Audience de la cause Rémi Hébert versus le Village de Ste-Marie-St-Raphaël

Publié le : 10 décembre 2014

(Ste-Marie-St-Raphaël, 10 décembre 2014; 13h11) Le journaliste Gilles Thériault de la station de radio CKLE vient de diffuser ce bulletin de nouvelle ce matin au sujet de la cause de Rémi Hébert VS le Village de Ste-Marie-St-Raphaël.

Le juge Réginald Légère de la Cour du banc de la reine a pris la cause impliquant la municipalité de Ste-Marie-St-Raphaël et de son ancien directeur général Rémi Hébert en délibéré, une décision est attendue d’ici le début de la prochaine année.

L’avocat de Rémi Hébert a fait valoir ses points devant le juge Réginald Légère mardi.

Il s’agit d’une requête en révision judiciaire visant à annuler le congédiement du directeur général de ses responsabilités.

Le requérant fait remarquer qu’il se sentait viser pendant la campagne électorale municipale par Conrad Godin qui se présentait à la mairie de la municipalité.

Maître Mario Lanteigne a fait remarquer que Conrad Godin une fois élu, lui manquait de respect, un fait corroboré par l’ancienne conseillièrer de Ste-Marie-St-Raphaël Corinne Savoie dans un affidavit.

Cette dernière a aussi souligné avoir voté en faveur du congédiement de Rémi Hébert le 23 juin 2014 contre son gré et s’être senti sous pression de le faire.

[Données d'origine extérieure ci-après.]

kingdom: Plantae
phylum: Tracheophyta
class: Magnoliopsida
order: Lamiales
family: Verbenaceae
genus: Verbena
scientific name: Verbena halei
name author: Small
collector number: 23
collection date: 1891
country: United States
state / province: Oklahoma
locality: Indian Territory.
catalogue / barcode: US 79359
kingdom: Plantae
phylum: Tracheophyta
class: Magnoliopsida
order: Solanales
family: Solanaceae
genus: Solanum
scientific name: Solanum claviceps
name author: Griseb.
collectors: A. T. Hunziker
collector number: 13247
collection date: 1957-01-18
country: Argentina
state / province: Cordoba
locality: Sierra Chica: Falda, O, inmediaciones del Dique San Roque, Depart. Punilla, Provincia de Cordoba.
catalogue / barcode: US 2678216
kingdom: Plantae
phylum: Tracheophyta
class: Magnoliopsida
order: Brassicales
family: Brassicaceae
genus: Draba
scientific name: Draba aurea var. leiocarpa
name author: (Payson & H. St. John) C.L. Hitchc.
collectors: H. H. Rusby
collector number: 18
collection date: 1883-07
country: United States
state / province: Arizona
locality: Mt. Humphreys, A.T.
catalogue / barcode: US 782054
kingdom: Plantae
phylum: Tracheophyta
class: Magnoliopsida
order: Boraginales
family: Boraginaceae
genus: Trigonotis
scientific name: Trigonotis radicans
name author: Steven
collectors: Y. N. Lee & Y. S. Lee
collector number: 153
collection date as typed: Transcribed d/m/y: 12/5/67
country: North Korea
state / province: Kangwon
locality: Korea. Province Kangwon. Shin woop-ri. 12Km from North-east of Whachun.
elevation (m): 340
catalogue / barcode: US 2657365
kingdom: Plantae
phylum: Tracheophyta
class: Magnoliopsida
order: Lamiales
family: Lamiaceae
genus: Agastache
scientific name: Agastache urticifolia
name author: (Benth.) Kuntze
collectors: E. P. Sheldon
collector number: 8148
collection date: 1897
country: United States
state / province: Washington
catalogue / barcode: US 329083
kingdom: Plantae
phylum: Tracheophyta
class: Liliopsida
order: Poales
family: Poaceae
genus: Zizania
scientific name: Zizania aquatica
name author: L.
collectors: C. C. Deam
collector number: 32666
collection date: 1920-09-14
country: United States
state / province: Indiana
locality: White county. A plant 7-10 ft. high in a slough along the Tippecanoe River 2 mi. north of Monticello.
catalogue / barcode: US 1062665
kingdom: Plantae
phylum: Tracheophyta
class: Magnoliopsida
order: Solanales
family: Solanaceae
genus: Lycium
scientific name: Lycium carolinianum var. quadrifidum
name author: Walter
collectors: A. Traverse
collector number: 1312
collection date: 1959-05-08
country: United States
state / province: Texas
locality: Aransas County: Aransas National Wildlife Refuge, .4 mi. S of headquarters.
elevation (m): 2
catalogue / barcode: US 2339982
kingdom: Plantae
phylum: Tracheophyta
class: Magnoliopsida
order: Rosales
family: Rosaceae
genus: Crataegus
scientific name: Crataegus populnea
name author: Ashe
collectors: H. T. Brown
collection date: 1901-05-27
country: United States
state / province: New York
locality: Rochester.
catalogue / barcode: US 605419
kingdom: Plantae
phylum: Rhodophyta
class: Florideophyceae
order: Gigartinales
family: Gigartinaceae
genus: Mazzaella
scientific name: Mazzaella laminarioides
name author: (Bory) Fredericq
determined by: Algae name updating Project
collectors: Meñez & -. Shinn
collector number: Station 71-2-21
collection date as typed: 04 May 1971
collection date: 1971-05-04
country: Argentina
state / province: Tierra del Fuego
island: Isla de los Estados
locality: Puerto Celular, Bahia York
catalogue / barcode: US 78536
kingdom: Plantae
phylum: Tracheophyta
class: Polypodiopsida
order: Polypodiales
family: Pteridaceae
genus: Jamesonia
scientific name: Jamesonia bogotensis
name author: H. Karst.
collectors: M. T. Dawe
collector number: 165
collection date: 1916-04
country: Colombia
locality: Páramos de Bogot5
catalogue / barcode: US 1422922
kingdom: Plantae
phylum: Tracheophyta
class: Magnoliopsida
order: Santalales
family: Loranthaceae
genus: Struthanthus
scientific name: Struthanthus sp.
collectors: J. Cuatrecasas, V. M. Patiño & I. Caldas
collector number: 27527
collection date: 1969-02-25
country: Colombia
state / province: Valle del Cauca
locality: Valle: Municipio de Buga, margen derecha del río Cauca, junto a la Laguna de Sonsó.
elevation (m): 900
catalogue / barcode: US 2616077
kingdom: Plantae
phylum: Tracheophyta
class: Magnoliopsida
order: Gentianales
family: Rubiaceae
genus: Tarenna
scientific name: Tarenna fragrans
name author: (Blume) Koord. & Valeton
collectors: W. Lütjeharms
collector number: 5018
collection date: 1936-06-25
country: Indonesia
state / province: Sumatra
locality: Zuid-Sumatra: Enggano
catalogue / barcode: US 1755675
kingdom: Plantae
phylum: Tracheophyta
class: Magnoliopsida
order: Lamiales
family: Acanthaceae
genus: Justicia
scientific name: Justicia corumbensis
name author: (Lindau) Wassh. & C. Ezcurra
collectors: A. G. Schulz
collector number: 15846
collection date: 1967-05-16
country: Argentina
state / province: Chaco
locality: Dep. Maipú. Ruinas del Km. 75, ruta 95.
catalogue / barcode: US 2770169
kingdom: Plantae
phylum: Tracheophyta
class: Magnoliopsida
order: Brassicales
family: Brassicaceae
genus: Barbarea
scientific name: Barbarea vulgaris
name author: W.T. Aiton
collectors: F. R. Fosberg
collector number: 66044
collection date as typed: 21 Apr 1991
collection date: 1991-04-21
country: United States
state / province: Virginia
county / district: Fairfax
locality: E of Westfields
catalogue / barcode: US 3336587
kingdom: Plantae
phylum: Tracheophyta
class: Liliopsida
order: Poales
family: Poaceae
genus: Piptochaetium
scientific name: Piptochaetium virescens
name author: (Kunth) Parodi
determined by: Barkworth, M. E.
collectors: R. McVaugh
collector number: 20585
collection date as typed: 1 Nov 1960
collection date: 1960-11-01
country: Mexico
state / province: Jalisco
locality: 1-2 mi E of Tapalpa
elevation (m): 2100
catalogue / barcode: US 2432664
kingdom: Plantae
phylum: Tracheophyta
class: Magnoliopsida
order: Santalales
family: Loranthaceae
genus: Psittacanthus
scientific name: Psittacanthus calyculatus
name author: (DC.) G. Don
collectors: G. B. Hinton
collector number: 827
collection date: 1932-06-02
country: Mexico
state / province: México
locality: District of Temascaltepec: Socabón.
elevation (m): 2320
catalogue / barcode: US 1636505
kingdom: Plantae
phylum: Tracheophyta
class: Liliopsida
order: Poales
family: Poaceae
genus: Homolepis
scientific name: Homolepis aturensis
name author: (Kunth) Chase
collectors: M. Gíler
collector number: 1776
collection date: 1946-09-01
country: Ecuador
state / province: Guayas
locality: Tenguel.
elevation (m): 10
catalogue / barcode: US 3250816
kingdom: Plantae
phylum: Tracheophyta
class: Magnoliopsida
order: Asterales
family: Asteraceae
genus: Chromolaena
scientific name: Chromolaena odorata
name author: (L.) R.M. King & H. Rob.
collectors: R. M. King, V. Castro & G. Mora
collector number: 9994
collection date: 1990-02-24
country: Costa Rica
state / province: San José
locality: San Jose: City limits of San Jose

Dans la preuve présentée au tribunal M. Hébert fait remarquer n’a pas eu l’opportunité de s’expliquer, dans la lettre qu’il lui a été remis la municipalité a parlé d’insubordination et de son incompétence au point de vue administratif.

Mario Lanteigne dit que son client a été privé de son droit procédural dans un processus dépourvu d’impartialité.

La municipalité de Ste-Marie-St-Raphaël est représentée par l’avocat Basile Chiasson qui a présenté un document d’une cinquantaine de pages.

Il a fait remarquer que le requérant a eu la chance de se faire entendre, qu’il a refusé de démissionner en mentionnant qu’il ne pouvait dire plus en ajoutant qu’il allait porter l’affaire devant les tribunaux.

L’avocat de la municipalité a signalé que l’ancien directeur général connaissait les 11 raisons qu’on lui reprochait sur la période de novembre 2013 jusqu’à juin 2014.

Un des motifs reprochés fait référence à certains congés de maladie que M. Hébert s’était payée sans l’autorisation du conseil municipal et qu’une entente de remboursement avait même été établie.